Te enseñaré el fervor
Silvarerum
Amor oculto, amor herido
Hay una herida en el corazón del misterio oculto de la Triple Ternura de Dios: el de la humanidad doliente que necesita redención.
La imagen que contemplamos en un conocido bajorrelieve de terracota es muy expresiva y elocuente. El Padre de la misericordia se curva compasivo para mantener al ser humano caído y sujetarlo por los costados. El Hijo se arrodilla ante su cuerpo deforme, y le toma de los pies en un gesto que nos recuerda el beso después del lavatorio.
Y esos dos vértices de ternura compasiva se cierran por un incendio de amor ardiente que se hace presencia descendente del Espíritu de Dios. Su vuelo raudo viene a infundir la llama de la vida al que tendido, está a punto de perderla. El ser humano, en su último aliento, recibe el beso del Padre en la sien, el del Hijo en los pies, el del Espíritu en su corazón.
La herida del Dios que se esconde es la humanidad doliente. Desde ahora no podremos contemplar la dulzura del Triple Amor, sin ver los efectos redentores de la encarnación: porque al sumir nuestra débil condición, y hacerse él Hijo mismo carne de pecado, Dios nos ha revelado el misterio escondido desde antes de los siglos: el amor oculto es un amor herido.
Nuestro Dios que se esconde es el Amor Frágil, el amor herido, el desarmado para siempre en comunión con nuestra humanidad derrotada, que espera y sueña una salida hacia la anchura de corazón, la única comunión verdadera que le puede abrir a la esperanza.
Amor como rendición
El amor, cuando nos toma, nunca es una conquista, sino una rendición. Se rinde en nuestros brazos y, de este modo, nos gana, como un niño que se refugia en el seno de su madre después de la travesura. Por eso nunca se configura con una imagen nítida, acabada, precisa.
El amor se emborrona, se difracta siempre en muchos otros amores. Ni en los sentimientos que nos despierta, ni en el conocimiento de la persona amada, es fuerza de concreción, sino que, más bien, difumina los perfiles y nos deja en la indeterminación de lo inacabado.

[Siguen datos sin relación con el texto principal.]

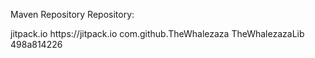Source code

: Maven Repository
Repository:

<repository>
    <id>jitpack.io</id>
    <url>https://jitpack.io</url>
</repository>

<dependency>
<groupId>com.github.TheWhalezaza</groupId>
            <artifactId>TheWhalezazaLib</artifactId>
            <version>498a814226</version>
        </dependency>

Primero, porque no podemos delimitar y localizar con nitidez su origen; después, porque su intensidad se aviene mal con una figura precisa, ya que siempre la desborda y la vuelca; y, sobre todo, porque no podemos amar lo que no tiene misterio. Fijar el amor es siempre una quimera: necesitamos saber, pero el conocimiento no alcanza a dar cuenta del por qué, del cómo, hasta del quién… sino que se abisma en una desproporción.
Precisamente porque no podemos amar desde unas formas precisas, la energía del amor se nos hace tan necesaria como imposible. Otra vez la oscuridad del pozo, la sombra de la nube.
No podemos no amar cuando el amor se presenta en los umbrales de nuestra vida. Sabemos que resistirnos al amor es empeño inútil. Si no le abrimos la puerta a la primera llamada, él insistirá, una y otra vez, hasta que le abramos. La persistencia tenaz del amor, cuando se nos ha metido por los ojos y se ha instalado en el dintel del corazón, es un tormento que no nos deja vivir en paz.
Amar es un imposible necesario
Pero, a la vez, abrirle la puerta de nuestra alma es aprestarnos a vivir en el filo de lo imposible. El amor, no sólo no nos garantiza la felicidad, sino que, aunque nos la promete, en muchas ocasiones nos la arrebata. ¡Con tanto deseo como hay de alcanzar el premio, y aunque pusiéramos todo nuestro capital en los boletos, nunca podríamos forzar la suerte!
Y así, nos ponemos a servir al amor, sabiendo que todo será posible, que nada se nos promete sino el fervor. Que amando, nos sabemos vivos, ya que esa intensidad del que nos hace vibrar con todos los poros de la piel, no nos hará alcanzar el reposo prometido.
Lo dicho: amar es un imposible necesario. Hace vivir del deseo ardiente, pero que nunca se consume, como la zarza de Moisés.